Multiple Baylor departments and organizations have partnered to create the ReThink Missions Conference in an effort to discuss how to make missions more effective.

The conference, on Monday and Tuesday, is sponsored by the Baylor School of Social Work, George W. Truett Theological Seminary, Baylor Spiritual Life, Hankamer School of Business and Baylor Missions.

The event is free and open to the public. Online registration is available until the start of the conference.

“It used to be that missions were something you committed to for a lifetime,” said Dr. Diana Garland, dean of the Baylor School of Social Work. “Now we have many opportunities to work together.”

She said the purpose of the conference is to discuss how Christians and church congregations should think about missions.

Steve Corbett, one of the guest speakers at the event, co-wrote a book with Brian Fikkert, challenging conventional thinking about helping the needy.

“When Helping Hurts” has sold more than 225,000 copies since it was published in 2009.

“Students should reflect on how they think about poverty from their own experiences,” Corbett said. “What frustrates them? What seems to work?”

In addition to guest speakers, there will also be workshops focusing on specific topics. Dr. Dennis Horton, associate professor of religion and associate director of ministry guidance, will be leading a workshop called “Rethinking Short-Term Missions Trips.”

Horton received a $5,000 grant to conduct research on whether short-term trips are effective. Horton, along with the help of five graduate students, surveyed 100 long-term missionaries who had hosted, on average, about 30 short-term teams each. The study, titled “Short Term Mission Trips: What the Long-Term Missions Personnel Really Think About Them” is a blueprint for how missions can be the most effective.

“We found that the number one pitfall of short-term missions was the time and energy it required of the long-term missionaries to host the team coming in,” Horton said.

The study did not conclude that short-term missions were unhelpful. In fact, more than half of the missionaries said short-term missions contributed.

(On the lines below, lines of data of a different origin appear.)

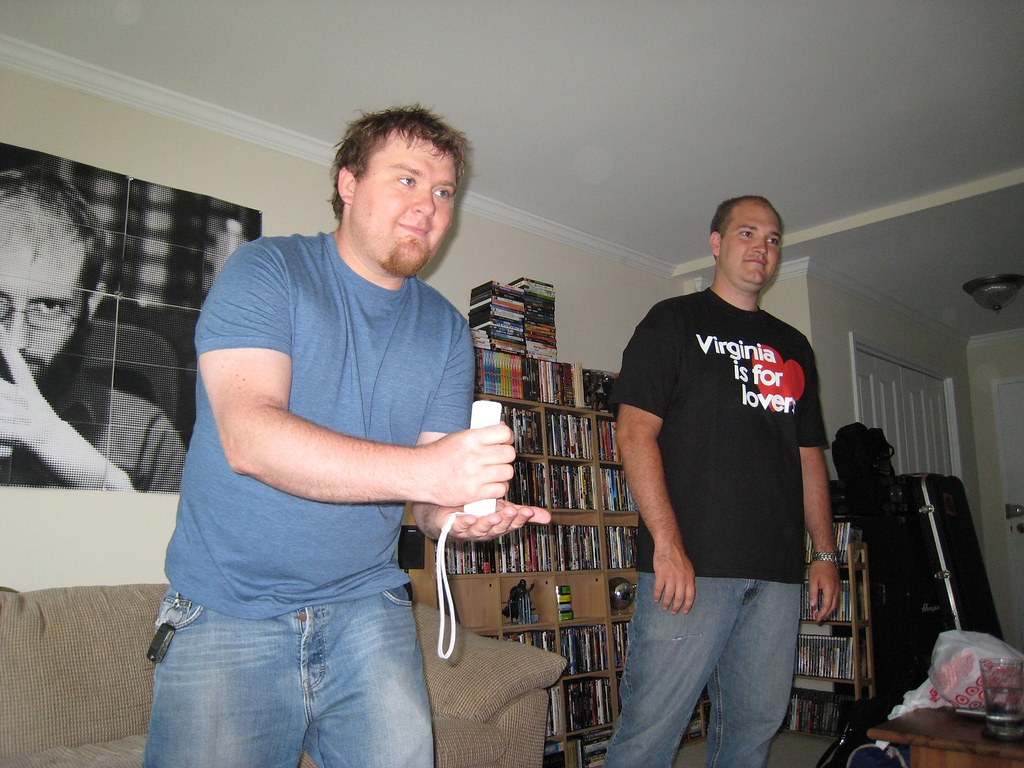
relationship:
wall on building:
[17, 113, 789, 701] [34, 11, 961, 722]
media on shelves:
[547, 410, 589, 458] [537, 412, 585, 462]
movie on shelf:
[601, 416, 615, 468] [580, 405, 620, 462]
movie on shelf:
[567, 367, 583, 417] [521, 401, 615, 460]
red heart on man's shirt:
[759, 356, 807, 409] [612, 289, 829, 581]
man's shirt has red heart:
[612, 289, 829, 581] [759, 356, 807, 409]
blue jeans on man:
[147, 587, 441, 765] [140, 102, 548, 767]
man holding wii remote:
[140, 102, 548, 767] [459, 399, 511, 525]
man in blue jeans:
[140, 102, 548, 767] [147, 587, 441, 765]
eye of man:
[394, 163, 427, 192] [140, 102, 548, 767]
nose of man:
[412, 197, 439, 215] [140, 102, 548, 767]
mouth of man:
[386, 215, 445, 244] [140, 102, 548, 767]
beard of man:
[377, 235, 432, 278] [140, 102, 548, 767]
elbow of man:
[211, 431, 276, 486] [140, 102, 548, 767]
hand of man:
[405, 420, 520, 511] [140, 102, 548, 767]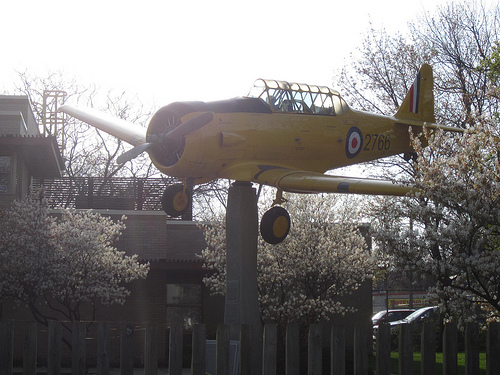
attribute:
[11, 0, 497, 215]
sky — has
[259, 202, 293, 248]
wheel — on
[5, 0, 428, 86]
clouds — in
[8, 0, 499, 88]
sky — with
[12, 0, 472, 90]
clouds — are in 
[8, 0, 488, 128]
sky — has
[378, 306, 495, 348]
car — motionless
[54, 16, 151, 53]
clouds — high in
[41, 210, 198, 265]
wall — large, stone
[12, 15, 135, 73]
clouds — are in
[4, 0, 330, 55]
sky — has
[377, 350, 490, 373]
lawn — green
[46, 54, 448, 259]
airplane — attached to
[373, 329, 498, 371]
grass — green, lushy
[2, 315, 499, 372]
fence — below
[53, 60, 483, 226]
plane — small, yellow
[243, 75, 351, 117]
frame — curved, metal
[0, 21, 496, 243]
sky — with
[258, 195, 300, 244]
landing gear — attached to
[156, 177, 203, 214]
landing gear — on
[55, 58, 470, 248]
yellow airplane — has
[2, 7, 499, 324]
trees — round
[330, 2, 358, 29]
white clouds — with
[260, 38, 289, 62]
white clouds — with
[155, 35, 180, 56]
white clouds — with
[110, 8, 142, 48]
white clouds — with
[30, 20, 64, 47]
white clouds — with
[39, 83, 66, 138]
metal frame — big, steady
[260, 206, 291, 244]
wheel — black, yellow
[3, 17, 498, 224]
sky — with, clear, white, cloudless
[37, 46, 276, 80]
clouds — white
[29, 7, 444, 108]
sky — blue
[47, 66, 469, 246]
airplane — with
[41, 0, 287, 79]
light — bright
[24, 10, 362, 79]
clouds — in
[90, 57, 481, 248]
plane — has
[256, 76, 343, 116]
cockpit — ontop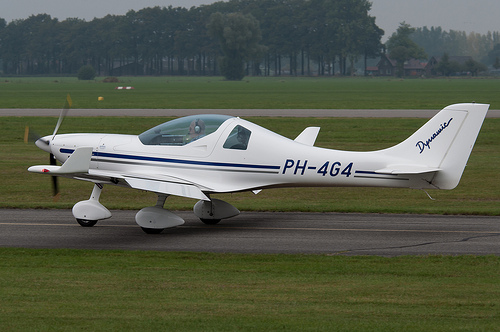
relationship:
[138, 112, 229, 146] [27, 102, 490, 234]
cockpit of airplane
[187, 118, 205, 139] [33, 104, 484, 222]
pilot of plane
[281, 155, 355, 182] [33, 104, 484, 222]
number on plane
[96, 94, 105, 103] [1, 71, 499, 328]
object on ground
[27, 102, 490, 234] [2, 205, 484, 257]
airplane on runway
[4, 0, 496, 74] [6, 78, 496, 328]
trees by airport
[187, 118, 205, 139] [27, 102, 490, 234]
pilot in airplane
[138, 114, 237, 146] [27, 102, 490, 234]
window on airplane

“Short-term missions can be helpful if they work with the agenda of the long-term missionaries,” Horton said.

Horton also said unskilled short-term missionaries, such as high school or college groups, might actually harm the community.

“Manual labor can actually hurt,” Horton said. “Send experts who can teach our people skills, rather than make unemployment even worse.”

Horton said the most effective mission trips are the result of returning to the same place and building relationships.

“Don’t bring a huge team — five to nine people is best, because they relate one-on-one better,” Horton said.

Cindy Wiles, director of the Kinnexus Network, said participants should attend with an open mind and willingness to think of missions from a new perspective.

The Kinnexus Network trains congregants of networked churches for mission work.

“Students should be willing to embrace the responsibility of responding to poverty and to ‘lostness’ responsibly,” Cindy Wiles said.

Cindy Wiles and Dr. Dennis Wiles, pastor of First Baptist Church of Arlington, will speak Tuesday morning at Truett Chapel. They are set to be part of a panel discussion with Steve Corbett.

Dr. Mike Stroope, associate professor of Christian missions at Truett Seminary, will mediate the panel of guest speakers.

“The goal is to be constructive about how we can be involved in the world,” Stroope said.